10.1182/blood.v69.4.1031.1031 ◽

1987 ◽

Vol 69 (4) ◽

pp. 1031-1037 ◽

Cited By ~ 34

Author(s):

SM Silver ◽

MM McDonough ◽

G Vilaire ◽

JS Bennett

Keyword(s):

Leukemia Cell ◽

K562 Cells ◽

Platelet Membrane ◽

Human Leukemia ◽

Membrane Glycoproteins ◽

In Vitro Synthesis ◽

Calcium Dependent ◽

Hel Cells ◽

Von Willebrand

Abstract The platelet membrane glycoproteins IIb (GpIIb) and GpIIIa form calcium- dependent heterodimers containing binding sites for fibrinogen, von Willebrand factor, and fibronectin. Although GpIIb and GpIIIa are distinct proteins, both GpIIb and GpIIIa are deficient in platelets from individuals with the recessive disorder Glanzmann's thrombasthenia.
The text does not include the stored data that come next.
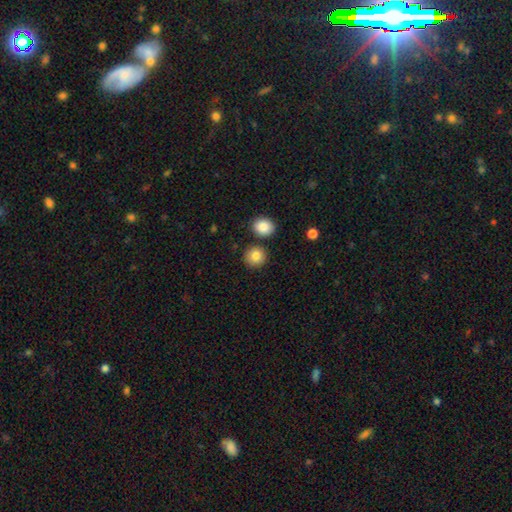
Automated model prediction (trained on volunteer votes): A smooth galaxy with no disk features (85%) that is round (88%).

Vote fractions:
- Smooth or featured? smooth: 85% / star or artifact: 9% / featured or disk: 6%
- How rounded? round: 88% / in between: 11% / cigar-shaped: 1%
- Merging? none: 82% / merger: 8% / minor disturbance: 7% / major disturbance: 2%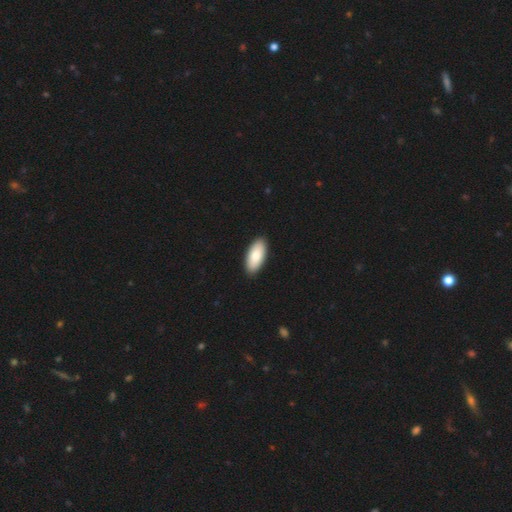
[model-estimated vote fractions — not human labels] Smooth or featured? smooth (83%)
How rounded? in between (89%)
Merging? none (91%)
To gain a better understanding of the genetic basis for GpIIb and GpIIIa synthesis, we studied their synthesis by two human leukemia cell lines, HEL and K562. HEL cells contained complexes of GpIIb and GpIIIa, and K562 cells expressed GpIIIa, but not GpIIb, when stimulated with phorbol-12-myristate-13-acetate (PMA). RNA from HEL cells directed the in vitro synthesis of a 110,000-Mr precursor for GpIIb and a 92,000-Mr precursor for GpIIIa, which indicates that the synthesis of GpIIb and GpIIIa by HEL cells is directed by separate mRNAs. In contrast, RNA from PMA-stimulated K562 cells only directed the synthesis of a 92,000-Mr precursor for GpIIIa. The dissociation of GpIIb and GpIIIa synthesis in K562 cells suggests that GpIIb and GpIIIa may be the products of separate genes.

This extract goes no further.